What you need to do:
Copy each line of the records below that mentions the word "made".

Data records:
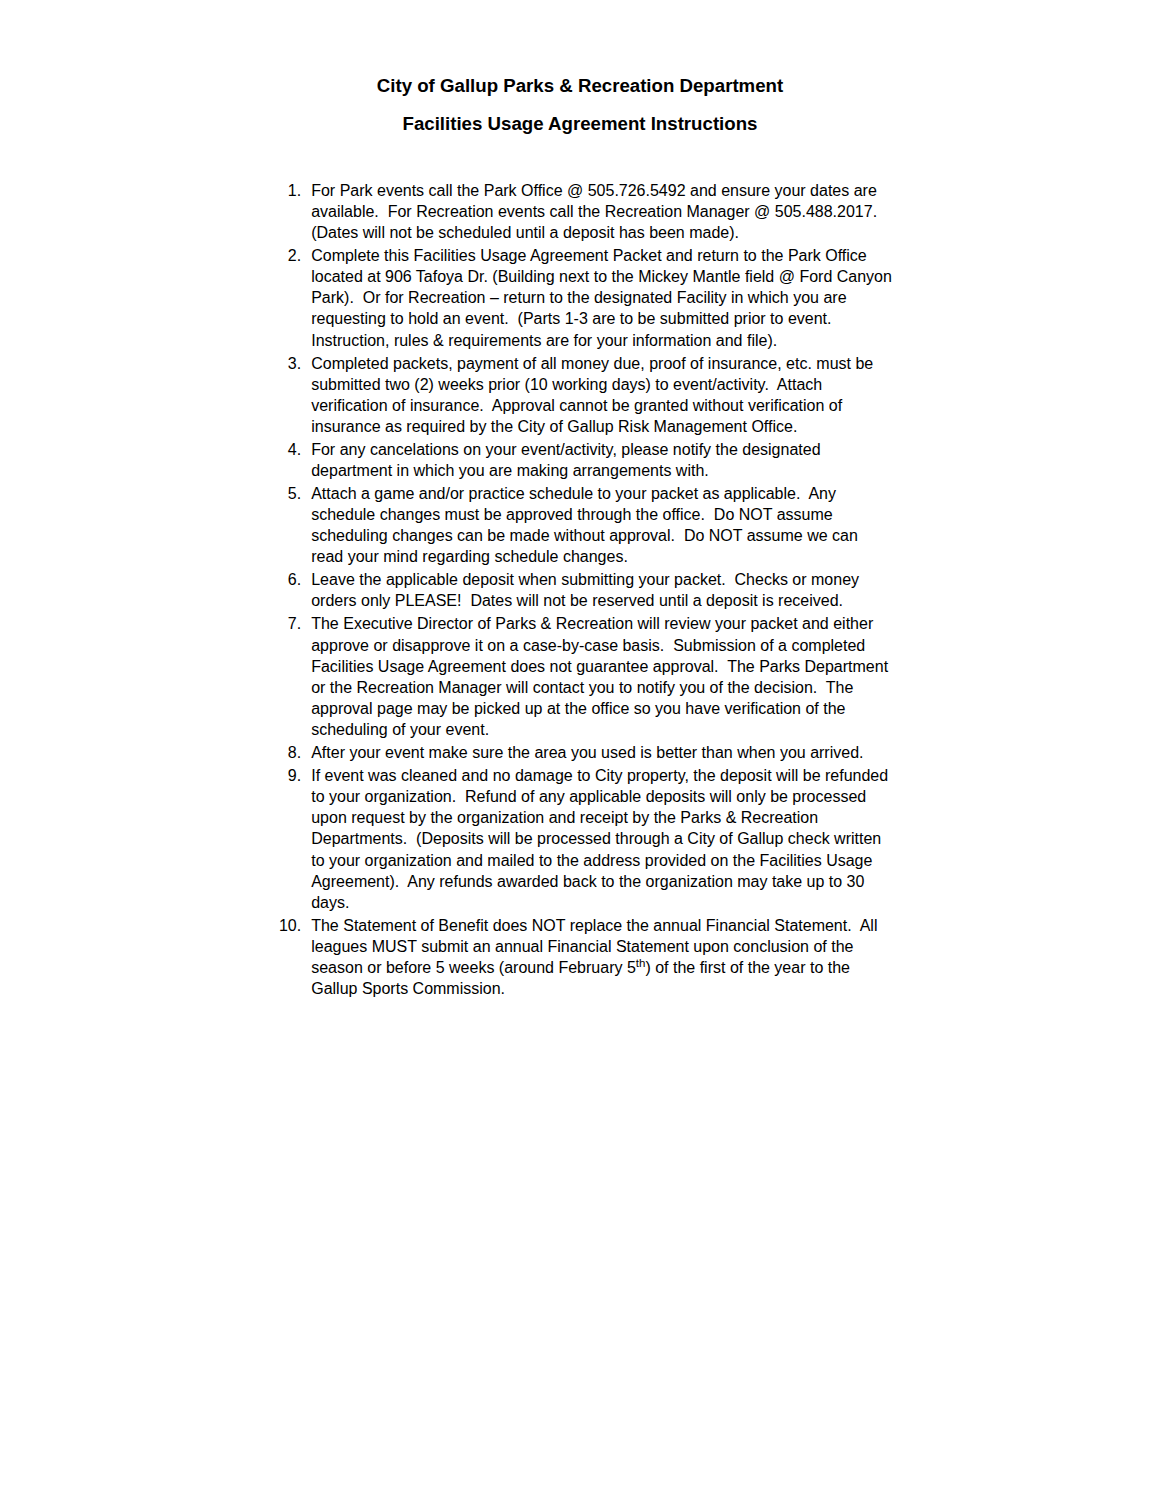City of Gallup Parks & Recreation Department
Facilities Usage Agreement Instructions
For Park events call the Park Office @ 505.726.5492 and ensure your dates are available. For Recreation events call the Recreation Manager @ 505.488.2017. (Dates will not be scheduled until a deposit has been made).
Complete this Facilities Usage Agreement Packet and return to the Park Office located at 906 Tafoya Dr. (Building next to the Mickey Mantle field @ Ford Canyon Park). Or for Recreation – return to the designated Facility in which you are requesting to hold an event. (Parts 1-3 are to be submitted prior to event. Instruction, rules & requirements are for your information and file).
Completed packets, payment of all money due, proof of insurance, etc. must be submitted two (2) weeks prior (10 working days) to event/activity. Attach verification of insurance. Approval cannot be granted without verification of insurance as required by the City of Gallup Risk Management Office.
For any cancelations on your event/activity, please notify the designated department in which you are making arrangements with.
Attach a game and/or practice schedule to your packet as applicable. Any schedule changes must be approved through the office. Do NOT assume scheduling changes can be made without approval. Do NOT assume we can read your mind regarding schedule changes.
Leave the applicable deposit when submitting your packet. Checks or money orders only PLEASE! Dates will not be reserved until a deposit is received.
The Executive Director of Parks & Recreation will review your packet and either approve or disapprove it on a case-by-case basis. Submission of a completed Facilities Usage Agreement does not guarantee approval. The Parks Department or the Recreation Manager will contact you to notify you of the decision. The approval page may be picked up at the office so you have verification of the scheduling of your event.
After your event make sure the area you used is better than when you arrived.
If event was cleaned and no damage to City property, the deposit will be refunded to your organization. Refund of any applicable deposits will only be processed upon request by the organization and receipt by the Parks & Recreation Departments. (Deposits will be processed through a City of Gallup check written to your organization and mailed to the address provided on the Facilities Usage Agreement). Any refunds awarded back to the organization may take up to 30 days.
The Statement of Benefit does NOT replace the annual Financial Statement. All leagues MUST submit an annual Financial Statement upon conclusion of the season or before 5 weeks (around February 5th) of the first of the year to the Gallup Sports Commission.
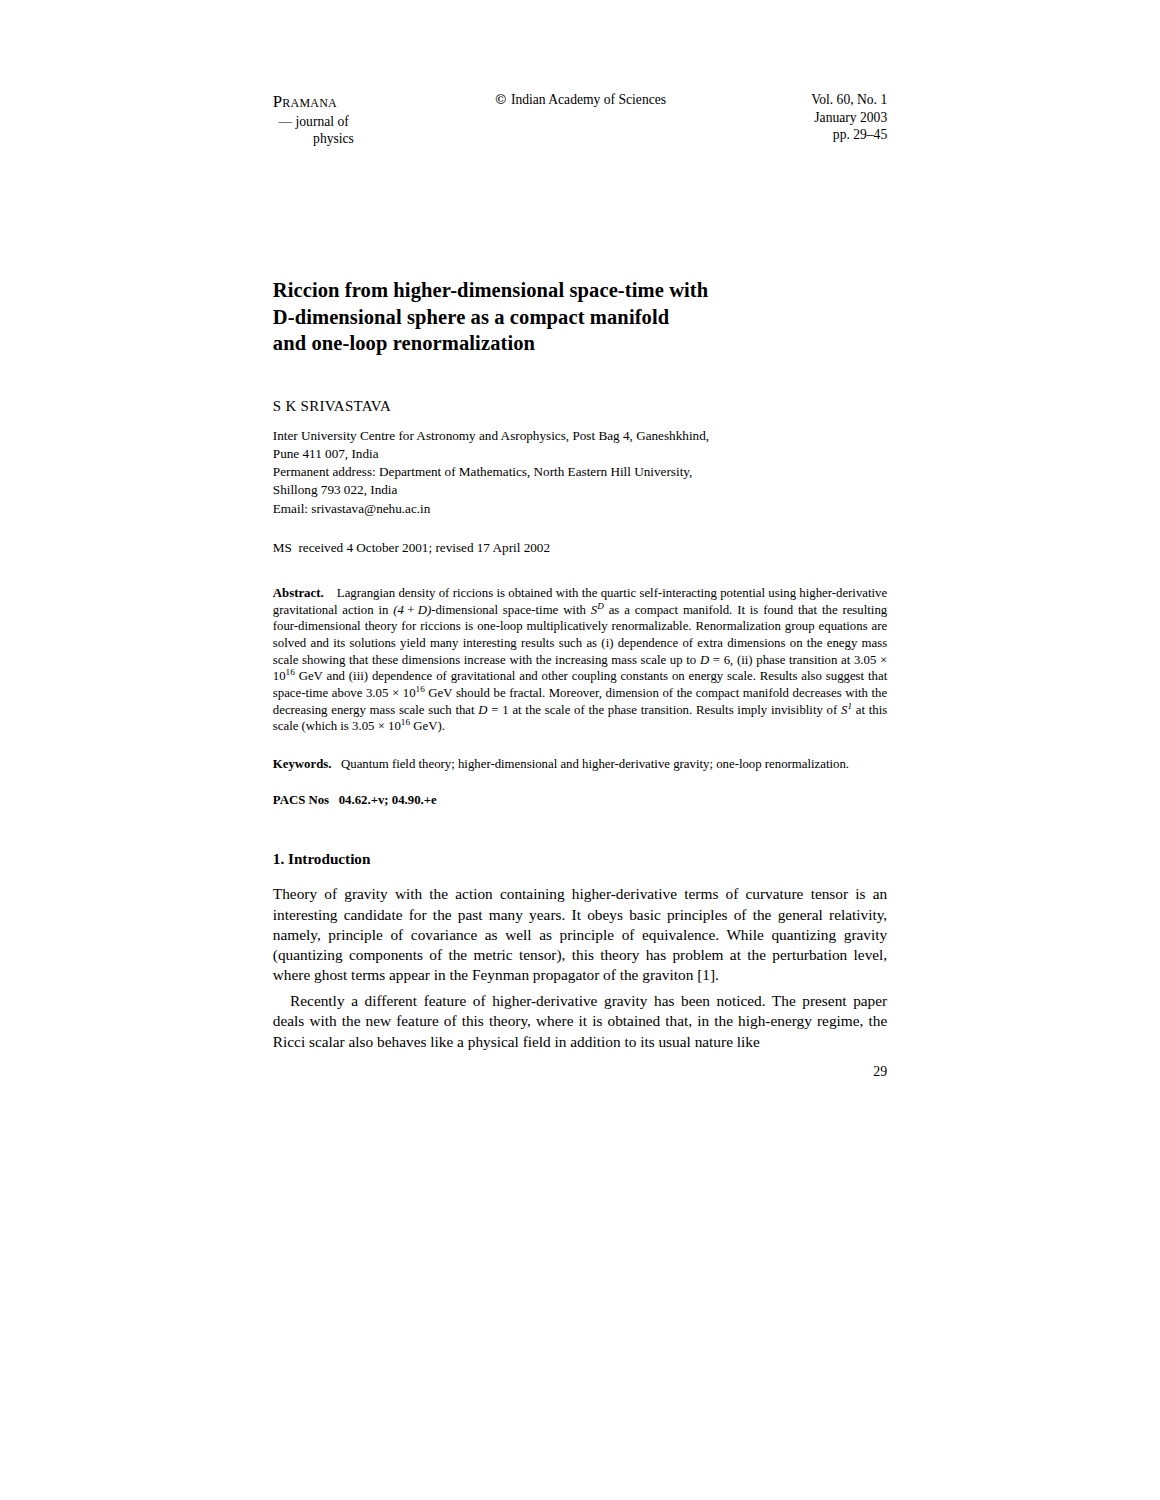| Pramana — journal of physics | © Indian Academy of Sciences | Vol. 60, No. 1 January 2003 pp. 29–45 |
Riccion from higher-dimensional space-time with
D-dimensional sphere as a compact manifold
and one-loop renormalization
S K SRIVASTAVA
Inter University Centre for Astronomy and Asrophysics, Post Bag 4, Ganeshkhind,
Pune 411 007, India
Permanent address: Department of Mathematics, North Eastern Hill University,
Shillong 793 022, India
Email: srivastava@nehu.ac.in
MS received 4 October 2001; revised 17 April 2002
Abstract. Lagrangian density of riccions is obtained with the quartic self-interacting potential using higher-derivative gravitational action in (4 + D)-dimensional space-time with SD as a compact manifold. It is found that the resulting four-dimensional theory for riccions is one-loop multiplicatively renormalizable. Renormalization group equations are solved and its solutions yield many interesting results such as (i) dependence of extra dimensions on the enegy mass scale showing that these dimensions increase with the increasing mass scale up to D = 6, (ii) phase transition at 3.05 × 1016 GeV and (iii) dependence of gravitational and other coupling constants on energy scale. Results also suggest that space-time above 3.05 × 1016 GeV should be fractal. Moreover, dimension of the compact manifold decreases with the decreasing energy mass scale such that D = 1 at the scale of the phase transition. Results imply invisiblity of S1 at this scale (which is 3.05 × 1016 GeV).
Keywords. Quantum field theory; higher-dimensional and higher-derivative gravity; one-loop renormalization.
PACS Nos 04.62.+v; 04.90.+e
1. Introduction
Theory of gravity with the action containing higher-derivative terms of curvature tensor is an interesting candidate for the past many years. It obeys basic principles of the general relativity, namely, principle of covariance as well as principle of equivalence. While quantizing gravity (quantizing components of the metric tensor), this theory has problem at the perturbation level, where ghost terms appear in the Feynman propagator of the graviton [1].
Recently a different feature of higher-derivative gravity has been noticed. The present paper deals with the new feature of this theory, where it is obtained that, in the high-energy regime, the Ricci scalar also behaves like a physical field in addition to its usual nature like
29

Answer box:
For Park events call the Park Office @ 505.726.5492 and ensure your dates are available. For Recreation events call the Recreation Manager @ 505.488.2017. (Dates will not be scheduled until a deposit has been made).
Attach a game and/or practice schedule to your packet as applicable. Any schedule changes must be approved through the office. Do NOT assume scheduling changes can be made without approval. Do NOT assume we can read your mind regarding schedule changes.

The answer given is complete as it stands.